- Opening Delimiter -
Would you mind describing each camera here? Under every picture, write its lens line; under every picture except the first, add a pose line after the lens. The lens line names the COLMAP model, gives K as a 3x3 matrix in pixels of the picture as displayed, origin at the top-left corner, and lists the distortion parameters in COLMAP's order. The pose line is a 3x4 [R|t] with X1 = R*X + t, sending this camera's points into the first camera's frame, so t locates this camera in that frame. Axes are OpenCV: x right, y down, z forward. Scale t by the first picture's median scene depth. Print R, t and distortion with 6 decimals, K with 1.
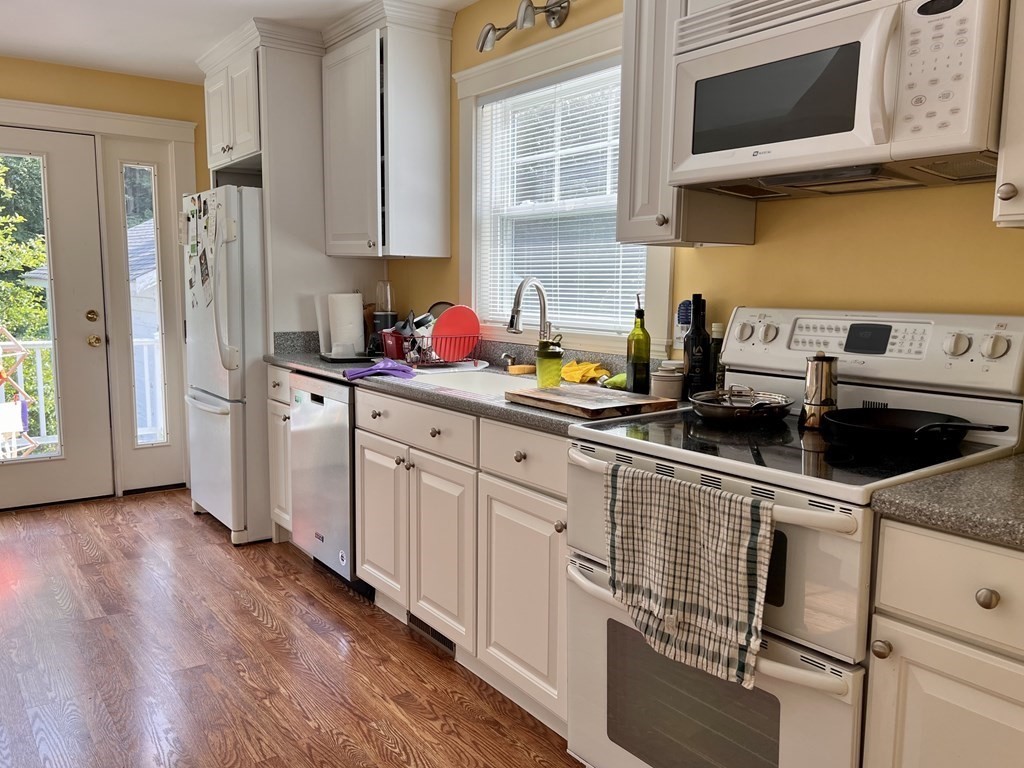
lens RADIAL K [[805.4, 0, 503.2], [0, 805.4, 386.8], [0, 0, 1]] dist [0.108837, -0.142816]
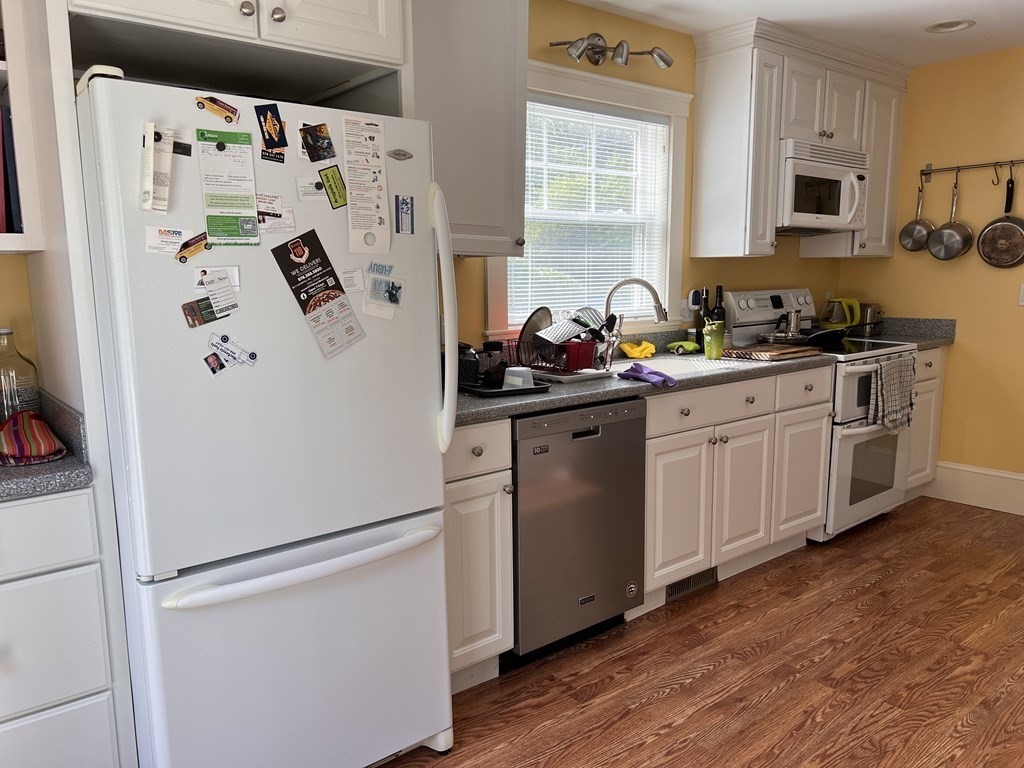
lens RADIAL K [[779.3, 0, 506.0], [0, 779.3, 387.4], [0, 0, 1]] dist [0.106914, -0.117516]
pose [[-0.075899, -0.154074, 0.985140, -1.536945], [0.134791, 0.977336, 0.163239, -0.260735], [-0.987963, 0.145177, -0.053411, 1.735050]]
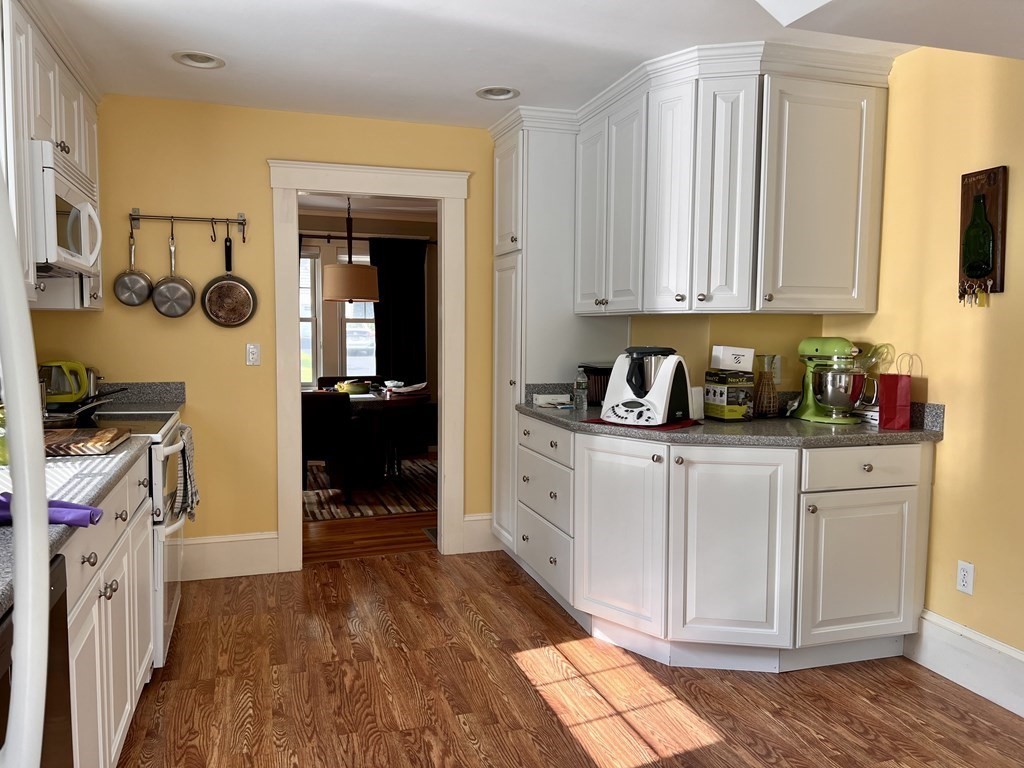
lens RADIAL K [[779.3, 0, 506.0], [0, 779.3, 387.4], [0, 0, 1]] dist [0.106914, -0.117516]
pose [[-0.950751, -0.041313, 0.307190, -0.869803], [0.021543, 0.979873, 0.198456, -0.282608], [-0.309206, 0.195300, -0.930725, 1.963889]]
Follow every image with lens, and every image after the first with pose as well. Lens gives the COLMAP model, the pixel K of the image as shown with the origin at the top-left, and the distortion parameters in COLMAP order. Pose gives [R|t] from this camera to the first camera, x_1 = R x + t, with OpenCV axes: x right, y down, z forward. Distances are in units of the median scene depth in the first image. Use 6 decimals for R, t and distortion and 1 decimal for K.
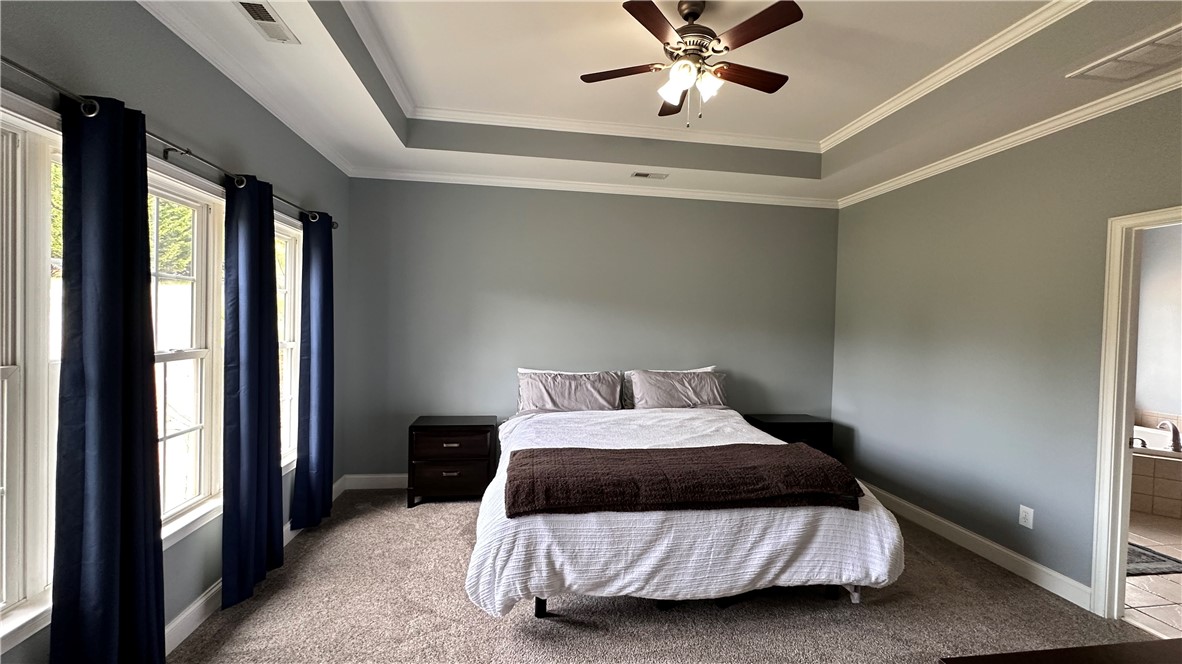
- Closing Delimiter -
TASK DETAILS: With images omitted, retype the data word for word.

ANSWER TO THIS EXERCISE:
Would you mind describing each camera here? Under every picture, write its lens line; under every picture except the first, add a pose line after the lens. The lens line names the COLMAP model, gives K as a 3x3 matrix in pixels of the picture as displayed, origin at the top-left corner, and lists the distortion parameters in COLMAP's order. The pose line is a 3x4 [R|t] with X1 = R*X + t, sending this camera's points into the first camera's frame, so t locates this camera in that frame. Axes are OpenCV: x right, y down, z forward. Scale t by the first picture's median scene depth. Print R, t and distortion with 6 decimals, K with 1.
lens RADIAL K [[805.4, 0, 503.2], [0, 805.4, 386.8], [0, 0, 1]] dist [0.108837, -0.142816]
lens RADIAL K [[779.3, 0, 506.0], [0, 779.3, 387.4], [0, 0, 1]] dist [0.106914, -0.117516]
pose [[-0.075899, -0.154074, 0.985140, -1.536945], [0.134791, 0.977336, 0.163239, -0.260735], [-0.987963, 0.145177, -0.053411, 1.735050]]
lens RADIAL K [[779.3, 0, 506.0], [0, 779.3, 387.4], [0, 0, 1]] dist [0.106914, -0.117516]
pose [[-0.950751, -0.041313, 0.307190, -0.869803], [0.021543, 0.979873, 0.198456, -0.282608], [-0.309206, 0.195300, -0.930725, 1.963889]]
Follow every image with lens, and every image after the first with pose as well. Lens gives the COLMAP model, the pixel K of the image as shown with the origin at the top-left, and the distortion parameters in COLMAP order. Pose gives [R|t] from this camera to the first camera, x_1 = R x + t, with OpenCV axes: x right, y down, z forward. Distances are in units of the median scene depth in the first image. Use 6 decimals for R, t and distortion and 1 decimal for K.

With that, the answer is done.